KKF heeft geen respect voor mensenrechten

inheemsen indianen grondenrechten mensenrechten

INGEZONDEN– Ik schrok mij een aap bij het lezen van de punten opgesomd door de Kamer van Koophandel en Fabrieken (KKF) in Suriname waarbij het Parlement werd opgedragen per onmiddellijk de behandeling van de conceptwet Grondenrechten te stoppen.

Wat een brutaliteit anno 2023. Dit is echt een brief die het karakter van mensen heeft die geen respect hebben voor mensenrechten. Immers, grondenrechten zijn mensenrechten.

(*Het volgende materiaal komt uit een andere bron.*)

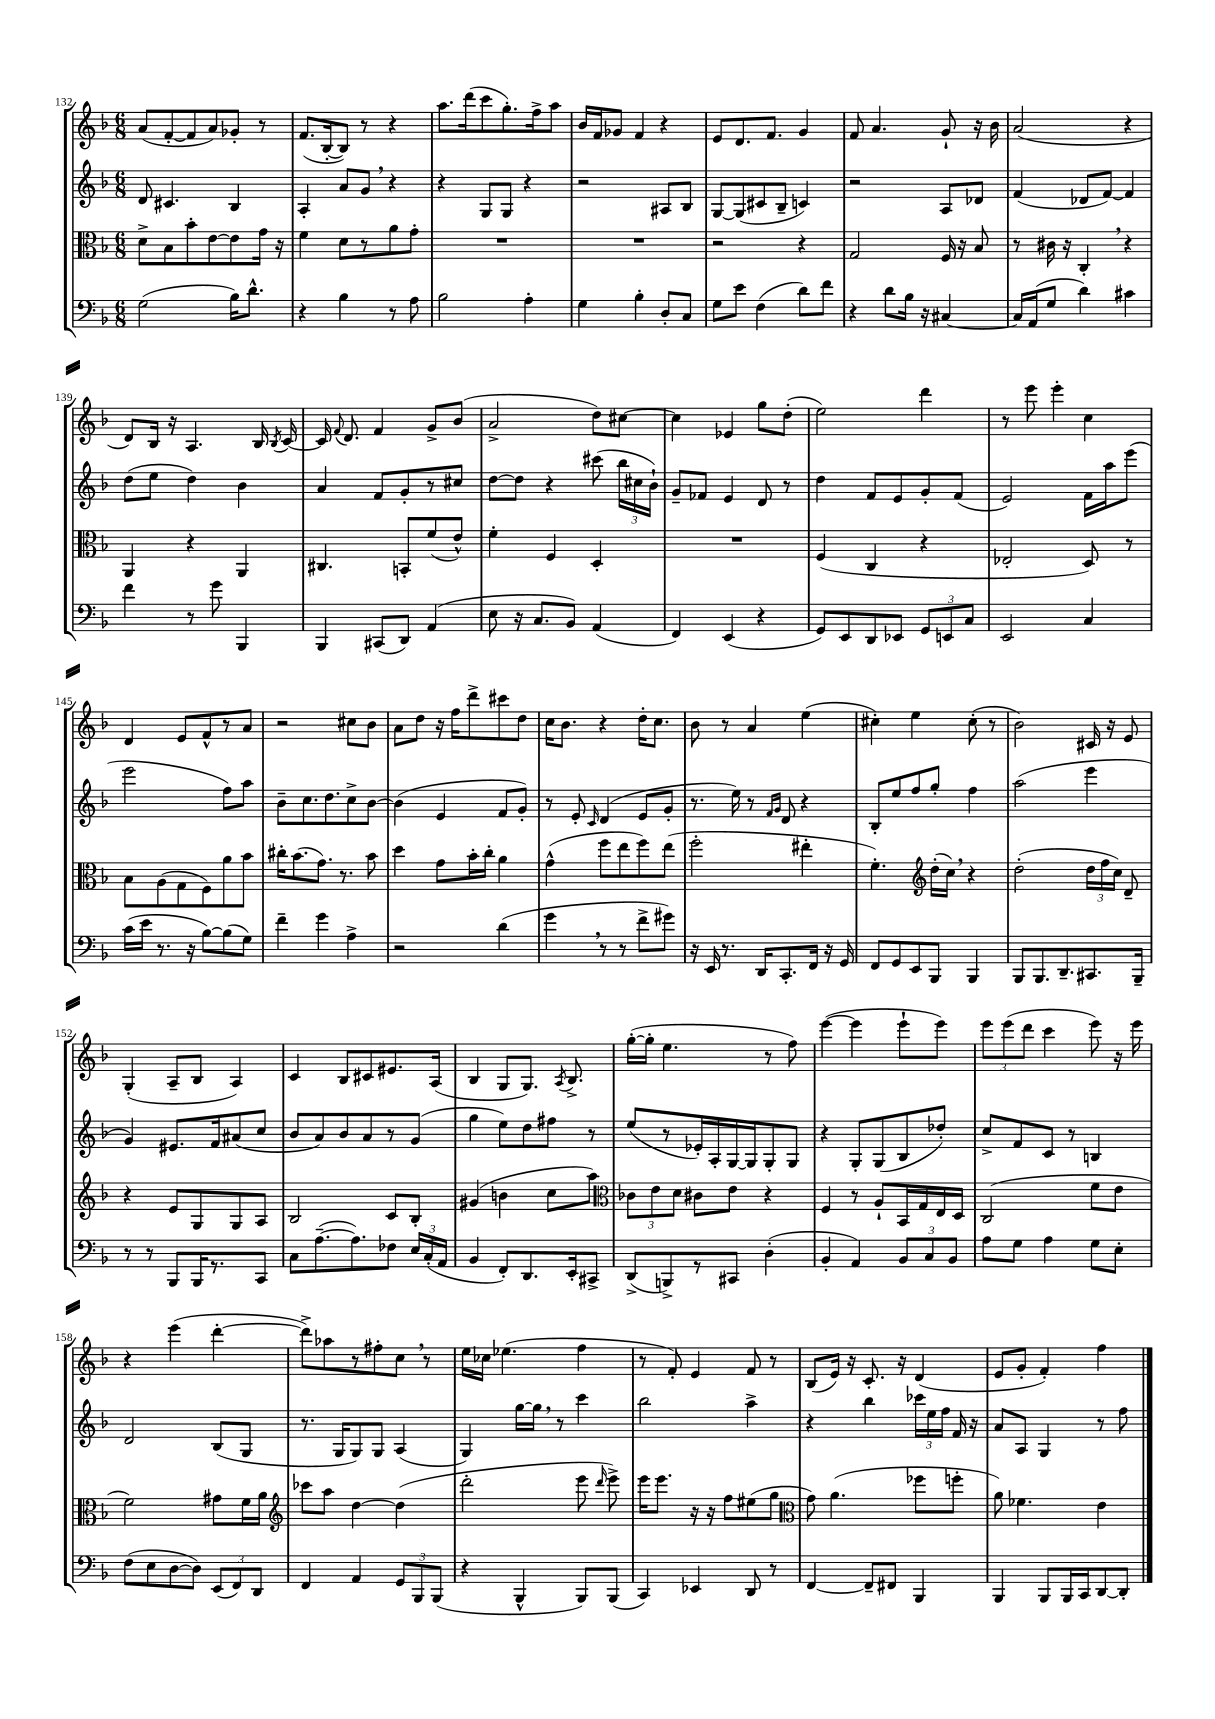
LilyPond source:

<<
\new StaffGroup <<
\new Staff = "s0" {
    \clef treble \key f \major \numericTimeSignature \time 6/8
    \autoBeamOff a'8[( f'8~-. f'8 a'8) ges'8]-. r8 |
    f'8.[( bes16~-. bes8]) r8 r4 |
    a''8.[ d'''16( c'''8 g''8.-.) f''16-> a''8] |
    bes'16[ f'16 ges'8] f'4 r4 |
    e'8[ d'8. f'8.] g'4 |
    f'8 a'4. g'8-! r16 bes'16 |
    a'2( r4 |
    d'8[) bes16] r16 a4. bes16 \acciaccatura { bes8 } c'16~ |
    c'16 \appoggiatura { f'8 } d'8. f'4 g'8[-> bes'8]( |
    a'2-> d''8[) cis''8]~ |
    cis''4 ees'4 g''8[ d''8]-.( |
    e''2) d'''4 |
    r8 e'''8 e'''4-. c''4 |
    d'4 e'8[ f'8-^ r8 a'8] |
    r2 cis''8[ bes'8] |
    a'8[ d''8] r16 f''16[ d'''8-> cis'''8 d''8] |
    c''16[ bes'8.] r4 d''16[-. c''8.] |
    bes'8 r8 a'4 e''4( |
    cis''4-.) e''4 cis''8-.( r8 |
    bes'2) cis'16 r16 e'8 |
    g4-.( a8[-- bes8] a4) |
    c'4 bes8[ cis'8 eis'8. a16]( |
    bes4 g8[ g8.]) \acciaccatura { a8 } bes8.-> |
    g''16[~-.( g''16]-. e''4. r8 f''8) |
    e'''4~( e'''4 e'''8[-! e'''8]) |
    \tuplet 3/2 { e'''8[ e'''8( d'''8] } c'''4 e'''8) r16 e'''16 |
    r4 e'''4( d'''4~-. |
    d'''8[->) aes''8 r8 fis''8-. c''8] \breathe r8 |
    e''16[ ces''16] ees''4.( f''4 |
    r8 f'8-.) e'4 f'8 r8 |
    bes8[( e'16]) r16 c'8.-. r16 d'4( |
    e'8[ g'8]-. f'4-.) f''4 \bar "|." |
}
\new Staff = "s1" {
    \clef treble \key f \major \numericTimeSignature \time 6/8
    \autoBeamOff d'8 cis'4. bes4 |
    a4-. a'8[ g'8] \breathe r4 |
    r4 g8[ g8] r4 |
    r2 ais8[ bes8] |
    g8[~ g8( cis'8 bes8]-- c'4) |
    r2 a8[ des'8] |
    f'4( des'8[ f'8]~) f'4 |
    d''8[( e''8] d''4) bes'4 |
    a'4 f'8[ g'8-. r8 cis''8] |
    d''8[~ d''8] r4 cis'''8( \tuplet 3/2 { bes''16[ cis''16 bes'16]-!) } |
    g'8[-- fes'8] e'4 d'8 r8 |
    d''4 f'8[ e'8 g'8-. f'8]( |
    e'2) f'16[ a''16 e'''8]( |
    e'''2 f''8[) a''8] |
    bes'8[-- c''8. d''8. c''8-> bes'8]~ |
    bes'4( e'4 f'8[ g'8]-.) |
    r8 e'8-. \grace { c'16 } d'4( e'8[ g'8]-. |
    r8. e''16) r8 \grace { f'16[ g'16] } d'8 r4 |
    bes8[-. e''8 f''8 g''8]-. f''4 |
    a''2( e'''4 |
    g'4) eis'8.[ f'16 ais'8( c''8] |
    bes'8[ a'8) bes'8 a'8 r8 g'8]( |
    g''4 e''8[) d''8 fis''8] r8 |
    e''8[( r8 ees'16-.) a16-. g16~ g16 g8-. g8] |
    r4 g8[-. g8( bes8 des''8]-.) |
    c''8[-> f'8 c'8] r8 b4 |
    d'2 bes8[( g8] |
    r8. g16[ g8) g8] a4( |
    g4) g''16[~ g''16] \breathe r8 c'''4 |
    bes''2 a''4-> |
    r4 bes''4 \tuplet 3/2 { ces'''16[ e''16 f''16] } f'16 r16 |
    a'8[ a8] g4 r8 f''8 \bar "|." |
}
\new Staff = "s2" {
    \clef alto \key f \major \numericTimeSignature \time 6/8
    \autoBeamOff d'8[-> bes8 bes'8-. e'8~ e'8 g'16] r16 |
    f'4 d'8[ r8 a'8 g'8]-. |
    R2. |
    R2. |
    r2 r4 |
    g2 f16 r16 bes8 |
    r8 cis'16 r16 c4-. \breathe r4 |
    a,4 r4 a,4 |
    cis4. b,8[-. f'8( e'8]-^) |
    f'4-. f4 d4-. |
    R2. |
    f4( c4 r4 |
    ees2-. d8) r8 |
    bes8[ a8( g8 f8) a'8 bes'8] |
    cis''16[-. bes'8.( g'8.]) r8. bes'8 |
    d''4 g'8[ bes'16-. c''16]-. a'4 |
    g'4-^( f''8[ e''8 f''8) e''8]( |
    f''2-. eis''4-. |
    f'4.-.) \clef treble d''16[-.( c''16]) \breathe r4 |
    d''2-.( \tuplet 3/2 { d''16[ f''16 c''16]) } d'8-- |
    r4 e'8[ g8 g8 a8] |
    bes2 c'8[ bes8]-. |
    gis'4( b'4 c''8[ a''8]) |
    \clef alto \tuplet 3/2 { ces'8[ e'8 d'8] } cis'8[ e'8] r4 |
    f4 r8 a8[-! bes,16 g16 e16 d16] |
    c2( f'8[ e'8] |
    f'2) gis'8[ f'16 a'16] |
    \clef treble ces'''8[ a''8] d''4~ d''4( |
    d'''2-. e'''8 \grace { d'''16 } e'''8->) |
    e'''16[ e'''8.] r16 r16 f''8[ eis''8( g''8] |
    \clef alto g'8) a'4.( fes''8[ f''8]-. |
    a'8) fes'4. e'4 \bar "|." |
}
\new Staff = "s3" {
    \clef bass \key f \major \numericTimeSignature \time 6/8
    \autoBeamOff g2( bes16[) d'8.]-^ |
    r4 bes4 r8 a8 |
    bes2 a4-. |
    g4 bes4-. d8[-. c8] |
    g8[ e'8] f4( d'8[) f'8] |
    r4 d'8[ bes16] r16 cis4~ |
    cis16[ a,16( g8] d'4) cis'4 |
    f'4 r8 g'8 bes,,4 |
    bes,,4 cis,8[( d,8]) a,4( |
    e8 r16 c8.[ bes,8]) a,4( |
    f,4) e,4( r4 |
    g,8[) e,8 d,8 ees,8] \tuplet 3/2 { g,8[ e,8 c8] } |
    e,2 c4 |
    c'16[( e'16] r8. r16 bes8[~) bes8( g8]) |
    f'4-- g'4 a4-> |
    r2 d'4( |
    g'4 \breathe r8 r8 f'8[-> gis'8]) |
    r16 e,16 r8. d,16[ c,8.-. f,16] r16 g,16 |
    f,8[ g,8 e,8 bes,,8] bes,,4 |
    bes,,8[ bes,,8. d,8.-- cis,8. bes,,16]-- |
    r8 r8 bes,,8[ bes,,16 r8. c,8] |
    c8[ a8.~--( a8.) fes8] \tuplet 3/2 { e16[ c16-.( a,16] } |
    bes,4 f,8[-.) d,8. e,16-. cis,8]-> |
    d,8[->( b,,8->) r8 cis,8] d4-.( |
    bes,4-. a,4) \tuplet 3/2 { bes,8[ c8 bes,8] } |
    a8[ g8] a4 g8[ e8]-. |
    f8[( e8 d8~ d8]) \tuplet 3/2 { e,8[( f,8) d,8] } |
    f,4 a,4 \tuplet 3/2 { g,8[ bes,,8 bes,,8]( } |
    r4 bes,,4-^ bes,,8[) bes,,8]( |
    c,4) ees,4 d,8 r8 |
    f,4~ f,8[-- fis,8] bes,,4 |
    bes,,4 bes,,8[ bes,,16 c,16 d,8~ d,8]-. \bar "|." |
}
>>
>>
\layout { \context { \Score currentBarNumber = #132 } }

In mijn repliek wens ik geenszins belerend bezig te zijn, maar om de context van mijn argumenten te begrijpen, is het goed de achtergrond en waarde van het grondenrechtenvraagstuk goed in ogenschouw te nemen.

Het Inter-Amerikaans Hof voor de Rechten van de Mens heeft de staat Suriname verantwoordelijk gesteld voor het schenden van de rechten van de inheemsen en tribalen op grond van onder andere:

1. schending door de Staat van de eigendomsrechten van de inheemsen en tribalen in hun traditionele grondgebieden;

2. de uitgifte van diverse grondtitels aan derden (individuen en bedrijven);

3. uitgifte van mijnbouwconcessies met als gevolg aanzienlijke milieubeschadiging van hun grondgebieden;
*noot: dit alles is terug te vinden online.

De vonnissen zijn gedaan op:

*15 juni 2005 (Moiwana Vonnis)
*28 november 2007 (Saamaka Vonnis)

Ondanks de vonnissen is er nooit oprecht moeite gedaan maatregelen te treffen om verdere herhaling te voorkomen. Op 25 november 2015 volgde er nog een vonnis, het Kaliña & Lokono-vonnis.

De Staat toonde nooit sympathie met het decennialange onrecht die de inheemsen en tribalen werden aangedaan. Integendeel werden grote lappen gronden in hun woon en leefgebied aan concessionarissen uitgegeven. Hun woon,- jaag,- en visgebied net als mist aan het verdampen.

De voortzetting hiervan heeft jaren voor grote irritatie gezorgd en mondde recentelijk uit in onrust vanuit de inheemsen te Pikin Saron. De gevolgen zijn: 2 doden, gewonden en grote materiële schade.

Ik wil u in herinnering brengen dat de obligate taakstelling van KKF is dat die de werkzaamheden en de ontwikkeling van het bedrijfsleven in Suriname bevorderd met inachtneming van het algemeen belang. Daar staan ze voor. Plots deden ze zich anders voor door het parlement op te dragen de behandeling van het wetsontwerp Grondenrechten te stoppen. Wat een vrijpostigheid of zie ik het verkeerd? Gaat het hier om het Constitutioneel Hof of de KKF?

KKF zou juist garanties van gelijkwaardigheid en non-discriminatie van volken moeten bieden aan ondernemers over het heel land, ook in het achterland. In uw jaarverslag en de uitvoering daarvan zien wij niet eens een oprechte poging om het gebied van de zogenaamde achtergestelde groep tot ontwikkeling te zullen brengen.

Waarom tekent u geen Hoger beroep sinds u tegen de vonnissen van het Inter-Amerikaans Hof voor de rechten van de mens bent?

Dit artikel is geen tik op de vinger, absoluut niet. Het is meer dan dat. Het is een strenge terechtwijzing naar de KKF om per direct hun beleid over een andere boeg te gooien en de mensen van het achterland door middel van projecten en bewustwordingsprogramma’s bewust te maken van de noodzaak om te ondernemen. Men zegt ook wel dat zachte leermeesters stinkende wonden maken; zo ook van beleidmakers.

Als burger van het achterland voelde ik de noodzaak dit met de samenleving te delen zodat ook u steun biedt aan de verdere behandeling van het wetsontwerp Grondenrechten in De Nationale Assemblee.